Unfortunately, this marine mammal may be a victim of his own success—drawing in more tourists than might otherwise be desirable and, in so doing, rendering his lifestyle both less appealing and less natural/wild than it might otherwise be.
It’s hard to believe that the mermaid legend was born from sea cows—either manatees or dugongs. History books specify that the Spanish sailors who found the New World had not seen any women for many months and so, by the time they came across a manatee, they might have imagined it a pretty girl with a fish tail!

Moving mummy hug
La Paz, Mexico, August 2018

There were about 8 sea lions in that location, all moving at different speeds and in different directions. But this duo seemed organized and even purposeful. The hug lasted seconds or less.
It was completely unexpected. I took about twelve shots… This is the best one; it’s just a shame that there isn’t more space between the animals’ tails and the top of the frame.

Sea Lion family at the surface close to La Paz, Mexico, August 2018

They let me move around them for minutes…

My friends and I had been diving with sea lions for several days by then. But many of my images were a bit blurry – sea lions are FAST and move unpredictably. You can’t guess where or in what position they’ll be a few seconds after you plan a shot.
Despite wonderful opportunities nearly no shots were great.

But this particular morning we stumbled onto something special.

It was a family of pinnipeds just sitting at the surface, resting and joyful. Sea lions, like dolphins, nearly always look joyful.
There were two or three adults and one smaller individual. Perhaps two parents and a child or two parents, a child and a friend.
I got very close to them indeed, but still hesitated a bit: adult males protect and defend their mates and offspring. Sometimes vehemently.
But these guys were very calm. No one seemed bothered at all. Napping and dreaming, floating about.
I stayed about 4 meters away and photographed them for a number of minutes.
FINALLY I got good shots of sea lions in La Paz – and not at Los Islotes, my usual spot – which made up for the hundreds of mediocre images from the days before.

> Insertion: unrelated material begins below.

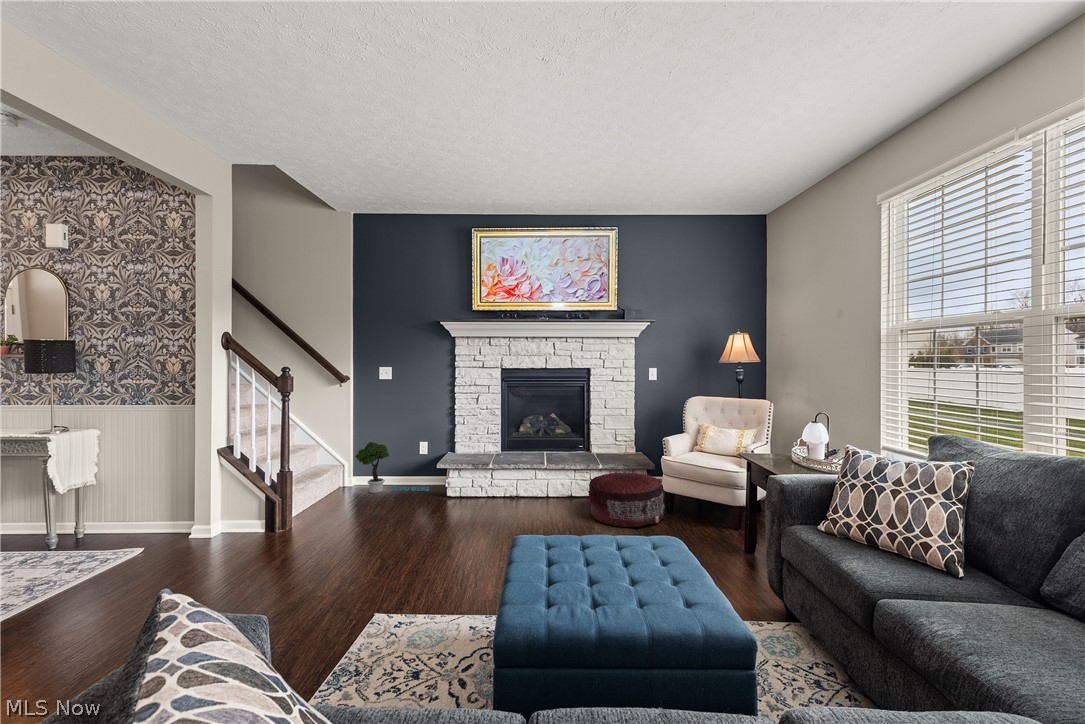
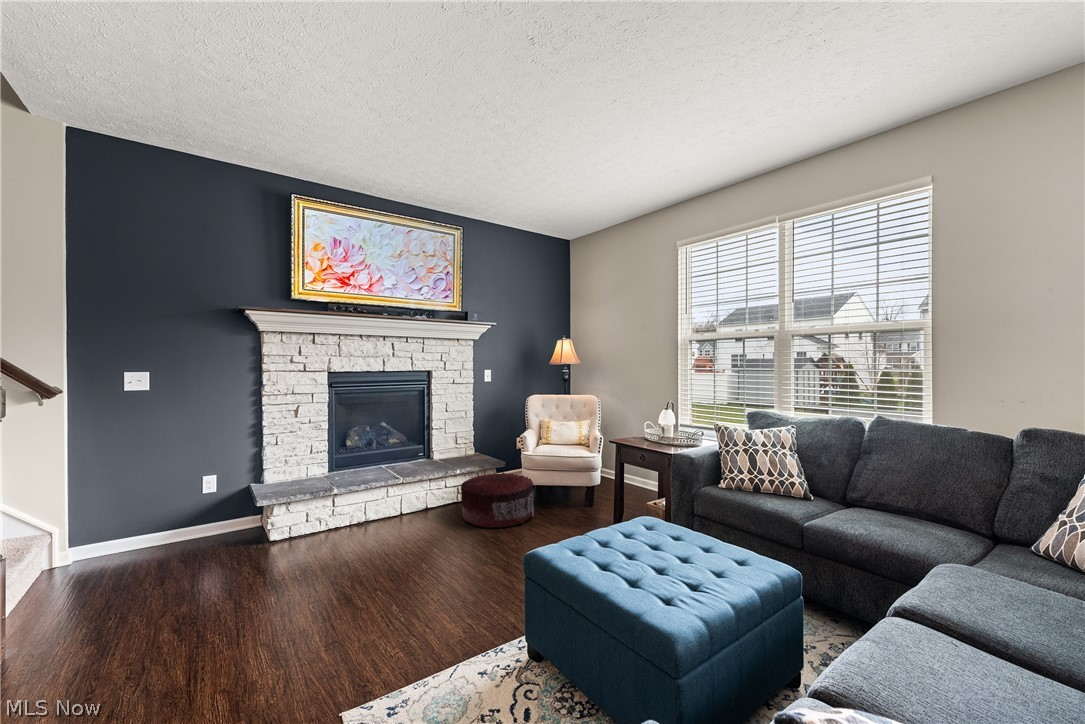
potted tree: present [355,442,429,493] -> none [98,485,232,562]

Part of the gigantic school of bigeye jacks in Cabo Pulmo
Mexico, August 2018

The jacks are probably the most famous attraction in Pulmo. There are THOUSANDS of them, forming a gigantic, mobile mass. They stay in the same general area all the time … and the guides and captains tell each other exactly where they were last seen. It’s fairly easy to spot this enormous school from the surface.

My beloved sperm whale calf in Dominica, July 2021

One of the loveliest animals I’ve ever had the privilege of spending time with…

The first day he/she swam right at me and bumped into me. Fairly frenetic, it nearly launched itself onto the swim platform. The second day he/she swam off quite fast on nearly every encounter. But the third day, she (I always like to think of marine mammals and turtles as shes!) actually waited for me, hanging immobile and gentle at the surface, and allowed me close — to photograph her — for several brief minutes before letting herself slowly sink vertically, her head pointing skywards, watching me the entire time.

Sperm whales sleep with their heads pointing to the surface and tails to the seafloor.

It is incredibly rare, touching and more than memorable, to share such an experience with another creature. And while it sounds cliché, you actually feel like it changes you…

Cetaceans are highly intelligent and social — and sperm whales have the biggest brain in the whole animal kingdom, six times the size of the human brain. So you can be a hundred percent sure that the animal in front of you is thinking, feeling or both.

Barber fish, a yellow species of butterflyfish, falling away and dispersing like golden nuggets as an oceanic manta ray rises above and away from a cleaning station
Isla de la Plata, Ecuador, September 2021

There are five species of fish that are known to “clean” the mantas. The list includes king angelfish; but by far the most common cleaners we saw were these barber fish.